OpenAI’s Smackdown by a German Court Hints at What’s Next for AI and Art

Late last week, a German musicians’ organization scored a pretty crushing legal victory against OpenAI. The court says the training of the GPT 4 and 4o models included copyright infringement, and that some outputs of the models are themselves infringement. A pretty comprehensive win for the “it’s just a plagiarism machine” crowd.

Seasoned OpenAI haters will agree, I think, with at least some of the recent legal analysis of the ruling by intellectual property law scholar Andres Guadamuz of the University of Sussex. Guadamuz points out that the decision and its implications are a bit messy, but may truly benefit copyright holders in the long term.

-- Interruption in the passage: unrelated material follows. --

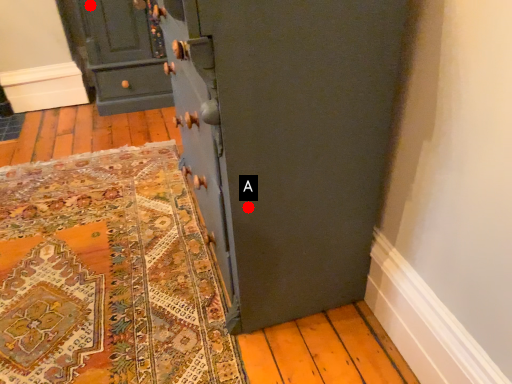
Question: Two points are circled on the image, labeled by A and B beside each circle. Which point appears farthest from the camera in this image?

Choices:
 (A) A is further
 (B) B is further

Answer: (B)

That likely means copyright big fish—pop stars, Hollywood actors, and bestselling authors—should now be getting a sense of how this technology might benefit them monetarily, even if small-time creators might not be so lucky.

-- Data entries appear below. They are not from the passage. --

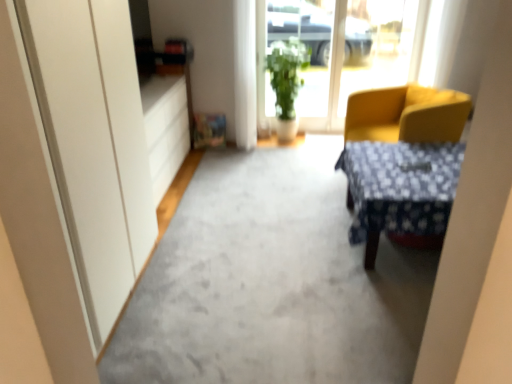
The height and width of the screenshot is (384, 512). What do you see at coordinates (399, 189) in the screenshot? I see `blue fabric desk at center` at bounding box center [399, 189].

This screenshot has width=512, height=384. I want to click on blue fabric desk at center, so click(x=399, y=189).

This screenshot has width=512, height=384. I want to click on transparent glass window at center, so (x=349, y=50).

The image size is (512, 384). Describe the element at coordinates (349, 50) in the screenshot. I see `transparent glass window at center` at that location.

This screenshot has width=512, height=384. Identify the location of green leafy plant at center. (287, 82).

At what (x,y) coordinates should I click in order to perform the action: click on gray carpet at center. Please return your answer as a coordinate pair (x, y). Image resolution: width=512 pixels, height=384 pixels. Looking at the image, I should click on (271, 283).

The context: GEMA is a German organization with no American equivalent, a copyright collective representing the interests of composers, lyricists, and publishers. It sued OpenAI on behalf of stakeholders related to nine famous and uncontroversial German songs. This would be like suing on behalf of the composers and lyricists of nine American songs that run the gamut from “Soak Up the Sun” by Sheryl Crow to “Happy” by Pharrell Williams.

In other words, these aren’t lyrics that OpenAI dug up once from a garage band’s website and turned into training data. Instead, they are inescapable cultural touchstones that would have appeared in training data again and again in multiple, potentially altered, or parodied forms, and as fragments, excerpts, and snippets.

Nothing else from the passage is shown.